[Editor’s note: This is a sixth installment in the “what is the most important Supreme Court case in your subject area” series.]
One of my subject areas is refugee law. There are only a handful of Supreme Court decisions in the area, but instead of making the selection easier, the paucity of case law only made it harder to choose one case as the “most” important. Because the Court has interpreted the Refugee Act relatively rarely, each of its decisions in the area has taken on even more significance than it might otherwise have had. For instance, it is difficult to overstate the impact of the decision in Sale v. Haitian Centers Council, Inc., the repercussions of which still plague the international refugee law system, because the Court said that the United States could stop and return Haitians at sea, without verifying whether they were refugees, seemingly in direct conflict with the highest principle of international refugee law, “non-refoulement,” or, “non-returning,” of refugees. And what about the pair of cases, INS v. Stevic and INS v. Cardoza-Fonseca, which, prior to Sale, held that the Refugee Act created two distinct categories of refugees, those whom the U.S. had promised not to return to their persecutors and those whom the U.S. could, in its discretion, allow to stay in the U.S. (a distinction generally not recognized by any of the other nations who signed the refugee treaties)?

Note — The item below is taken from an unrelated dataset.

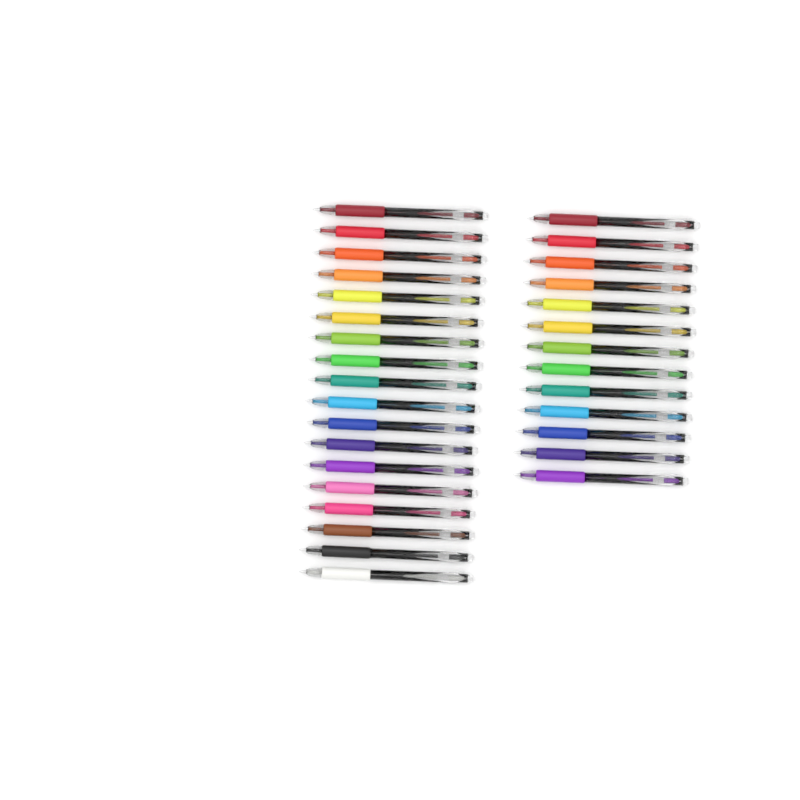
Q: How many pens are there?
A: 31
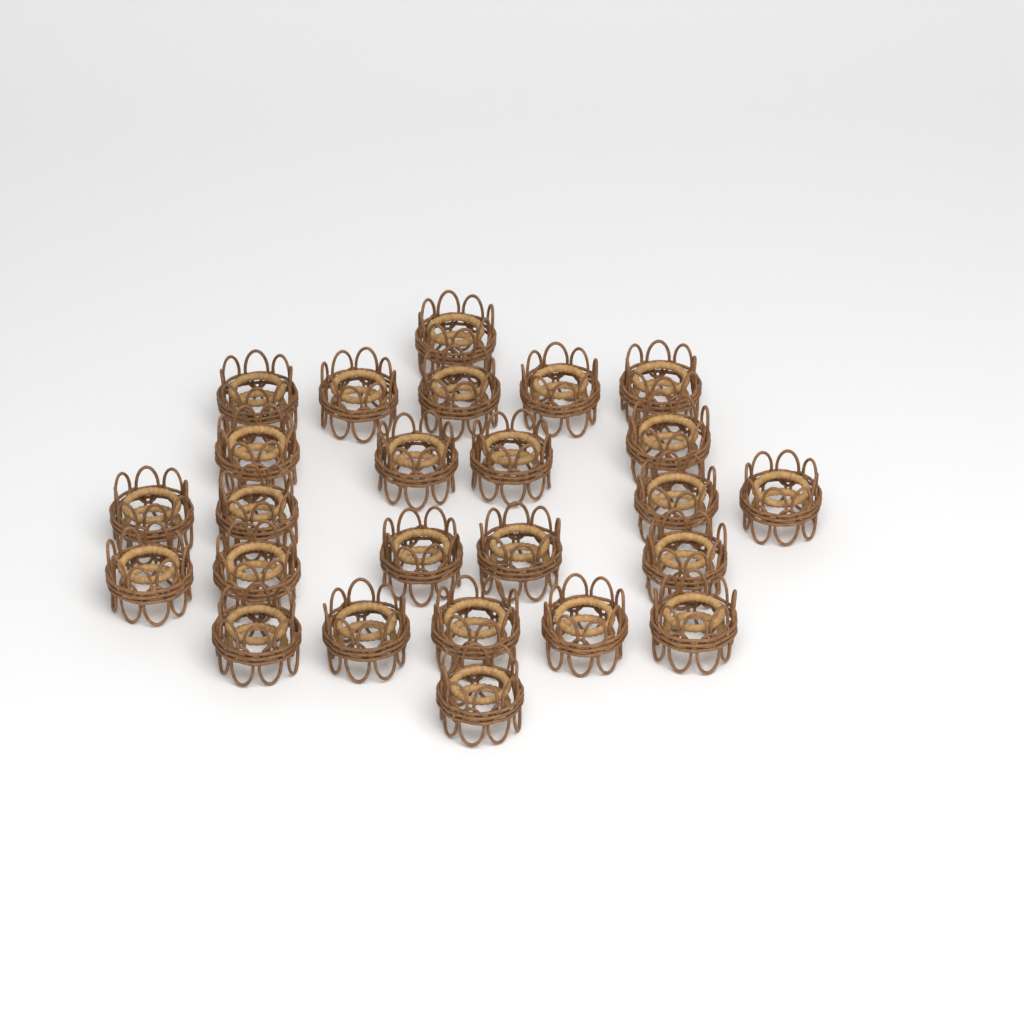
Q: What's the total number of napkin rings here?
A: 25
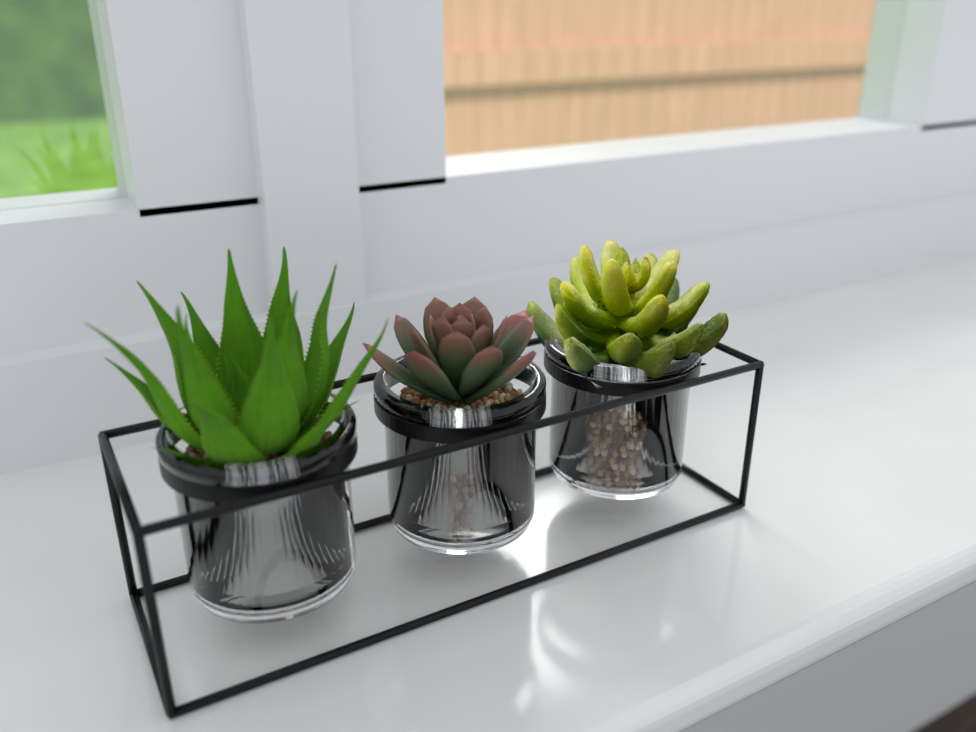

In the end, of course, it’s impossible to identify a single case as most important. But I decided to write about INS v. Elias-Zacarias, 502 U.S. 478 (1992), because its holding, that an asylum applicant must provide direct or circumstantial evidence establishing the alleged persecutor’s motivations, has had such dramatic, and (I hope) unintentional impacts on refugee law and practice in the United States. One could even argue that the extreme disparities in judges’ decisions in similar asylum cases stem, at least in part, from the near-impossibility of reliably applying Elias-Zacarias‘s demand for evidence of the persecutor’s motive, in the context of the record that can reasonably be developed in the vast majority of asylum cases.